Barrier membranes are commonly used as part of the dental surgical technique guided
bone regeneration (GBR) and are often made of resorbable collagen or non-resorbable
materials such as PTFE. While collagen membranes do not provide sufficient mechanical
protection of the covered bone defect, titanium reinforced membranes and non-resorbable
membranes need to be removed in a second surgery. Thus, biodegradable GBR membranes
made of pure magnesium might be an alternative. In this study a biodegradable pure
magnesium (99.95%) membrane has been proven to have all of the necessary requirements
for an optimal regenerative outcome from both a mechanical and biological perspective.

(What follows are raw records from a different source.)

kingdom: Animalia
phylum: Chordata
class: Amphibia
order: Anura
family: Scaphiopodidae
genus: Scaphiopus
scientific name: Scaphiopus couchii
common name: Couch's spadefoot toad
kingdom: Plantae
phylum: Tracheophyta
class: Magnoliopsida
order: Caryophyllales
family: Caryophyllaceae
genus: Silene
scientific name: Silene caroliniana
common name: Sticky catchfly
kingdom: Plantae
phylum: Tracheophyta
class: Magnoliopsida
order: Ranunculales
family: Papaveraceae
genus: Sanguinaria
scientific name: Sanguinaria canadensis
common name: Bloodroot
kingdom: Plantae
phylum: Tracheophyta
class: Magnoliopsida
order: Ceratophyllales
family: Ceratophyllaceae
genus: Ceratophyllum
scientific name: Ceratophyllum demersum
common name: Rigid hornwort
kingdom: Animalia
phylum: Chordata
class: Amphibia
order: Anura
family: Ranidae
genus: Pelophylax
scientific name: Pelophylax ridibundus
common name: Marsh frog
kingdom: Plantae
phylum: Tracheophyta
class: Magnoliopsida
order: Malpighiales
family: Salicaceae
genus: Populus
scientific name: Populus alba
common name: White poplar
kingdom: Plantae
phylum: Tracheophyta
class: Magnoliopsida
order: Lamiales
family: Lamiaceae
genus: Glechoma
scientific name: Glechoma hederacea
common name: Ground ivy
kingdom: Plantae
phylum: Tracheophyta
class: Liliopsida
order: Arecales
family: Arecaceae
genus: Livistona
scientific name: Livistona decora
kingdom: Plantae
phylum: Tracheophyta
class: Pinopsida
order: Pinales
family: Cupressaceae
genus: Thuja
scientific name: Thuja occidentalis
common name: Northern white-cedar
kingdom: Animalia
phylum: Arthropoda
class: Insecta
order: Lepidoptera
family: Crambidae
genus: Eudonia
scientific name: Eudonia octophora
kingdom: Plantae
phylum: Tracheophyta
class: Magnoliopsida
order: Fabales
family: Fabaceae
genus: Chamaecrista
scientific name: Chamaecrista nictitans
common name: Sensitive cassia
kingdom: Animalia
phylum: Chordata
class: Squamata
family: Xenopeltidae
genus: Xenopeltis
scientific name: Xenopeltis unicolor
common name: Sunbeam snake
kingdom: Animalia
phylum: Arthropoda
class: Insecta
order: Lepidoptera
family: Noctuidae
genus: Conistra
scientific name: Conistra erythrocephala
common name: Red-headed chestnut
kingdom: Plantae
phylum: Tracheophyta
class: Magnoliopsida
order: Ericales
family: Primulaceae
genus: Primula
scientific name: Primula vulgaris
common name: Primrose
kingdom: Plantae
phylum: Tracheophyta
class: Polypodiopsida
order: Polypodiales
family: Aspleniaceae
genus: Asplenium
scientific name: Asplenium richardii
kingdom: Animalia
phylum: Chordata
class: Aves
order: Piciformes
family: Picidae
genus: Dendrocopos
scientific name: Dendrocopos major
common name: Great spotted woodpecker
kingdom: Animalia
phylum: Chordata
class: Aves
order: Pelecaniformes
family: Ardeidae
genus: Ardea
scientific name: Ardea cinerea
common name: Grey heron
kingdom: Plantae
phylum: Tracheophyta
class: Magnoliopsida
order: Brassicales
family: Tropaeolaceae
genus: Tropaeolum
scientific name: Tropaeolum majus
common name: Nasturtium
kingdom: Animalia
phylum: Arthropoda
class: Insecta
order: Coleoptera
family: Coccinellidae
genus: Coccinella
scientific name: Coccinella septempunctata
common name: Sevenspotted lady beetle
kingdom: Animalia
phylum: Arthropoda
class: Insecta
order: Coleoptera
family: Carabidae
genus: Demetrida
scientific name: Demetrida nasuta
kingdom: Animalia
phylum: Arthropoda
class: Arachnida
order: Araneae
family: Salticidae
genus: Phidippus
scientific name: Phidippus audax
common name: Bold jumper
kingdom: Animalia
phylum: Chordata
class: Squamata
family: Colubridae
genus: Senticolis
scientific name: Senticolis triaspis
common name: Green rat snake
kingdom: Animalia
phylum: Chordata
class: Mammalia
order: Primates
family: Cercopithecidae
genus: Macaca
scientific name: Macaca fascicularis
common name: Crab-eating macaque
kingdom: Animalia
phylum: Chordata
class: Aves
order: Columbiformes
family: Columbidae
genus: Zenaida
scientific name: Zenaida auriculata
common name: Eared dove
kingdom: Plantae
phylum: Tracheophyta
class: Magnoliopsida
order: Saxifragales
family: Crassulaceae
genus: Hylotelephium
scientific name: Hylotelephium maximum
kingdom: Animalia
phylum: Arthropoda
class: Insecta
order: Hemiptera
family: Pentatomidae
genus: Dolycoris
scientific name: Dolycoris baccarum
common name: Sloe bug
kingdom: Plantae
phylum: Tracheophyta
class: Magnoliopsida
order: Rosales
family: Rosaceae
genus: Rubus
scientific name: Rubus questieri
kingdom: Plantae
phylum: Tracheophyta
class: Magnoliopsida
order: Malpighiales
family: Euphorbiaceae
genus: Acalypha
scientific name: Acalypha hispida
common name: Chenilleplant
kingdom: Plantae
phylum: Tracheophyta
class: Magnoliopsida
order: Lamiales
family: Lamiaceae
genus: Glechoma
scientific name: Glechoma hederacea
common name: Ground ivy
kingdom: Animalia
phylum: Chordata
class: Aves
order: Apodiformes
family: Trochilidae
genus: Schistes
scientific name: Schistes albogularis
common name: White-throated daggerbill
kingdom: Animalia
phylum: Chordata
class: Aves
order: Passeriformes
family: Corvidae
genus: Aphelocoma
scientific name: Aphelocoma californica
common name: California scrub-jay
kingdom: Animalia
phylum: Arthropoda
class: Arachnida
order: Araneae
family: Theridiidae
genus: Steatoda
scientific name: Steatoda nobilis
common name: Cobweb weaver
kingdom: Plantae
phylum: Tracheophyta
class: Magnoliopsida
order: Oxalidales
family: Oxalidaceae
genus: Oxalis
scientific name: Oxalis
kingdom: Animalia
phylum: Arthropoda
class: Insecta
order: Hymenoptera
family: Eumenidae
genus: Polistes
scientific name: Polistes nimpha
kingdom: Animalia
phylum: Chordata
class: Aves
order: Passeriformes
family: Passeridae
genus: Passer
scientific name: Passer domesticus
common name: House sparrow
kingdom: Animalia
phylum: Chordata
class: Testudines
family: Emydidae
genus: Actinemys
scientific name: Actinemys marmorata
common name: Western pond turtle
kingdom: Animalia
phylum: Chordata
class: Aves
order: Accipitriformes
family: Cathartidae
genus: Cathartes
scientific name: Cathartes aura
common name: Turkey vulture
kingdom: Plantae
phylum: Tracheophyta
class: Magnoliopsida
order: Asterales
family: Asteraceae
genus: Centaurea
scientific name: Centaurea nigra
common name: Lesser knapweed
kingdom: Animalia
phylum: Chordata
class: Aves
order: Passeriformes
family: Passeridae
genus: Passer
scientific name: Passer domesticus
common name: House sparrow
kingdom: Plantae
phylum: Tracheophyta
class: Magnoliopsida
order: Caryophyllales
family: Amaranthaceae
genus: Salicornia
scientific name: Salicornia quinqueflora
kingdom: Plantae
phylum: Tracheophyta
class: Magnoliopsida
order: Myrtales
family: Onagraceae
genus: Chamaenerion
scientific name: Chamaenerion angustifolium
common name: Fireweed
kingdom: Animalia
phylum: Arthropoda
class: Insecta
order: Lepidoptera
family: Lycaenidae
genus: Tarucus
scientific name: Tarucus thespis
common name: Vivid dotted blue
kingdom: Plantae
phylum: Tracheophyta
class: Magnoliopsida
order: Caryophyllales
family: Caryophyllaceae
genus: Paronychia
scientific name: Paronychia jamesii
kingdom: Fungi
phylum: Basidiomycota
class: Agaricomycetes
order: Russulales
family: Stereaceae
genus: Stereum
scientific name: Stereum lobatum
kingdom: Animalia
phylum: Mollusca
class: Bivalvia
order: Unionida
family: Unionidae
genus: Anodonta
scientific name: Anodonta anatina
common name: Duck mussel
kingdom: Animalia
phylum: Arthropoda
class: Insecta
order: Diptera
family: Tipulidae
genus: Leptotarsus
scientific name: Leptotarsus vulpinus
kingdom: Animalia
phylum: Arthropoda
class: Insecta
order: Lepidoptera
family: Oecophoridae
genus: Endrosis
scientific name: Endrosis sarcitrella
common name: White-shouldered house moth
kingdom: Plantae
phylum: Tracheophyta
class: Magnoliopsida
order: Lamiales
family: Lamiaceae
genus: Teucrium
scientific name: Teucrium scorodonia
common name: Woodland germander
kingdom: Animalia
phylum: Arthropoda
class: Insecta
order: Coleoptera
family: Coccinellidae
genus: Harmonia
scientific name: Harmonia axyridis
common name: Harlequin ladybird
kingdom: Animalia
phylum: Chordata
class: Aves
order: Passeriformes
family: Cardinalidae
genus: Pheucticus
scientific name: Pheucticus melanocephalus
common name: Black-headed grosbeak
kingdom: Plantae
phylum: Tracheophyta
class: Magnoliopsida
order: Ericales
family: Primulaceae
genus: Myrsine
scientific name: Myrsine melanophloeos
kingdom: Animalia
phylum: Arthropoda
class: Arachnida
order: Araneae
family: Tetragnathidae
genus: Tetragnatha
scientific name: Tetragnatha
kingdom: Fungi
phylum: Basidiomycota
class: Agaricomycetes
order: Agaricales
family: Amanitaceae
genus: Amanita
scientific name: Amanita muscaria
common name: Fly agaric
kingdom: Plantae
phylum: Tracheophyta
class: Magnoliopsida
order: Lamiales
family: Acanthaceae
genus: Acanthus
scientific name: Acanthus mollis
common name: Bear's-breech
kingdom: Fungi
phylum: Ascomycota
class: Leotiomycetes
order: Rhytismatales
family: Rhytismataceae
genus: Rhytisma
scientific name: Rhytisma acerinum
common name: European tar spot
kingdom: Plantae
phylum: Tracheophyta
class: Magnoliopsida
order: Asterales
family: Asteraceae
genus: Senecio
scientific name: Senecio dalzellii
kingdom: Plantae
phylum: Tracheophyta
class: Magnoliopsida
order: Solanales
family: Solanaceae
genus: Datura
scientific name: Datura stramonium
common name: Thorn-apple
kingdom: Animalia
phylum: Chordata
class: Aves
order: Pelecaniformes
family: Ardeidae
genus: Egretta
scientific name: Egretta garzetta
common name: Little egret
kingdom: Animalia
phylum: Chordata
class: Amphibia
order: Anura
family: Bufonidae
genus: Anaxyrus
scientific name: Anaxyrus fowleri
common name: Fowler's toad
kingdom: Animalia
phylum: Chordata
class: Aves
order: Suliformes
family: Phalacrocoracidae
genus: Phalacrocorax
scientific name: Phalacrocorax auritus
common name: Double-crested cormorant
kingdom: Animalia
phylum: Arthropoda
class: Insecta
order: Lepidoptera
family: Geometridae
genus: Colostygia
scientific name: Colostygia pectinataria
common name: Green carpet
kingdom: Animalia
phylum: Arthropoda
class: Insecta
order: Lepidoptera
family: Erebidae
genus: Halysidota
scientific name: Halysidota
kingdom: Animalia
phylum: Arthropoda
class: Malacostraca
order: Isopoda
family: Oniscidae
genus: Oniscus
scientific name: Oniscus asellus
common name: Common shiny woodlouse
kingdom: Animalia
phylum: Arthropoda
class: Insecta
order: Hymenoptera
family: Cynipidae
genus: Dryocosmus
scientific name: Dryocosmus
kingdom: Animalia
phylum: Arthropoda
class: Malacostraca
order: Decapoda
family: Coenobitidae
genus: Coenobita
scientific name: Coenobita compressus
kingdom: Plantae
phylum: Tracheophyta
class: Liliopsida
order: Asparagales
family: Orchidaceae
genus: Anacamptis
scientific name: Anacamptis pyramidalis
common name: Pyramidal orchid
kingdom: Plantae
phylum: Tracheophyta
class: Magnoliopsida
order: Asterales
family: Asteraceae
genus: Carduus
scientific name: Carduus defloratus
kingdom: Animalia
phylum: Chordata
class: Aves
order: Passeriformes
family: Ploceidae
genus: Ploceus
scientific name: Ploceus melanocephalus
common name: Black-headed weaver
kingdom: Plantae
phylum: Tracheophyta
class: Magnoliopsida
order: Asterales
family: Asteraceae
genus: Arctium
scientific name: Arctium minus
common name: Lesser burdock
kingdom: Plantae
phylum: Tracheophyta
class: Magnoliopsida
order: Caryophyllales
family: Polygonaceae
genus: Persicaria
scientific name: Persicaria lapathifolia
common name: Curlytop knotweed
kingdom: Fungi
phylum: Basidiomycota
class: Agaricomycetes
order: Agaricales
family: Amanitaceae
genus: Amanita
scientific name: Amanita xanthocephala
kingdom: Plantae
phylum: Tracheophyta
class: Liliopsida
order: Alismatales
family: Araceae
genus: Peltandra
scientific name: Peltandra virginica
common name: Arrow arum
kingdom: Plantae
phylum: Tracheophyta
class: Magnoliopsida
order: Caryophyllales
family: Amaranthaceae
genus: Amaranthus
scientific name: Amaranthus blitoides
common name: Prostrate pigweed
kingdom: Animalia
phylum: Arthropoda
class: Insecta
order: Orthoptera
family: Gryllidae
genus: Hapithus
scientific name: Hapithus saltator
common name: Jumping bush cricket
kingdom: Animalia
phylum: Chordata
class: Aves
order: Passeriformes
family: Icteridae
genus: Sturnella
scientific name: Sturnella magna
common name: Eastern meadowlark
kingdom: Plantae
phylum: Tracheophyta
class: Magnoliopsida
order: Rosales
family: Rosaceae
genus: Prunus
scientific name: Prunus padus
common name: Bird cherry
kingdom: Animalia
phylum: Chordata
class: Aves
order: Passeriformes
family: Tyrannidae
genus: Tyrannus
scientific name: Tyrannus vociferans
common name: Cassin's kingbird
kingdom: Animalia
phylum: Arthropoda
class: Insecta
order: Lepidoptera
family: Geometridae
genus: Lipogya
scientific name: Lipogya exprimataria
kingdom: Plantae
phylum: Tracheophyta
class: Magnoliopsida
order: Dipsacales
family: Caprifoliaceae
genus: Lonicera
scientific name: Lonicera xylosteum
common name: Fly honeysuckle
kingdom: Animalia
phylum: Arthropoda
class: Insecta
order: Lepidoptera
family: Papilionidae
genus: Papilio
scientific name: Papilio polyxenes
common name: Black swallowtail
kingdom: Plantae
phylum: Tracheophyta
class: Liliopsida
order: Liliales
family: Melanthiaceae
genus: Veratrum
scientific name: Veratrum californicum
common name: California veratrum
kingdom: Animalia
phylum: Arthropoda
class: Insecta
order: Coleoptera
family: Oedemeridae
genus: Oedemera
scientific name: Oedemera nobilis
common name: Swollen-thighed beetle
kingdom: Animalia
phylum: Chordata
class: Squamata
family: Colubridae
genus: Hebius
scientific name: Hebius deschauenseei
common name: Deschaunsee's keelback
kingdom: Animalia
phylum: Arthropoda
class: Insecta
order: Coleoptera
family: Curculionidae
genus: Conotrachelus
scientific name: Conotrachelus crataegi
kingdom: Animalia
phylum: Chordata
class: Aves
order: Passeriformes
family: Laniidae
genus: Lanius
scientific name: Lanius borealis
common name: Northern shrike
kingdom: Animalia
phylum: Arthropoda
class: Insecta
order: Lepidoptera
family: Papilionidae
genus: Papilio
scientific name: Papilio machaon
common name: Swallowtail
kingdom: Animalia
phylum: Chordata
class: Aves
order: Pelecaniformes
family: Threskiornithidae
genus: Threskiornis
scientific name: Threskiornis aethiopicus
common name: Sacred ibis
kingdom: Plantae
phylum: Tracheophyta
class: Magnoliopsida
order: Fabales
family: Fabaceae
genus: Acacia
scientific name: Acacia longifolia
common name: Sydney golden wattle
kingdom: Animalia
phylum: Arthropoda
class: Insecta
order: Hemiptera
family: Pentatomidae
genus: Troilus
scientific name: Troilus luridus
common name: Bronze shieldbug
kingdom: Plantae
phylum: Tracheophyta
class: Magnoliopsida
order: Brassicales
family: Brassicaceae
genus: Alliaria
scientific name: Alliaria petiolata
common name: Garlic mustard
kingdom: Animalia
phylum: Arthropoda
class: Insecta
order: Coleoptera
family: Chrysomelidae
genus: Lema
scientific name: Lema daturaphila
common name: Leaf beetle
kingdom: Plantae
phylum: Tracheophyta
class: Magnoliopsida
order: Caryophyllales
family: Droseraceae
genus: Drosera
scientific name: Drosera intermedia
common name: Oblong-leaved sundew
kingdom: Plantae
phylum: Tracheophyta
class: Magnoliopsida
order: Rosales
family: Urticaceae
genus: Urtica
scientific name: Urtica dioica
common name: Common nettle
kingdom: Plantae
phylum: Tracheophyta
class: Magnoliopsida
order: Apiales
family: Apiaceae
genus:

After implantation, the magnesium membrane separates the regenerating bone from the
overlying, faster proliferating soft tissue. During the initial healing period, the
membrane maintained a barrier function and space provision, whilst retaining the positioning
of the bone graft material within the defect space. As the magnesium metal corroded,
it formed a salty corrosion layer and local gas cavities, both of which extended the
functional lifespan of the membrane barrier capabilities. During the resorption of
the magnesium metal and magnesium salts, it was observed that the membrane became
surrounded and then replaced by new bone. After the membrane had completely resorbed,
only healthy tissue remained. The in vivo performance study demonstrated that the
magnesium membrane has a comparable healing response and tissue regeneration to that
of a resorbable collagen membrane. Overall, the magnesium membrane demonstrated all
of the ideal qualities for a barrier membrane used in GBR treatment.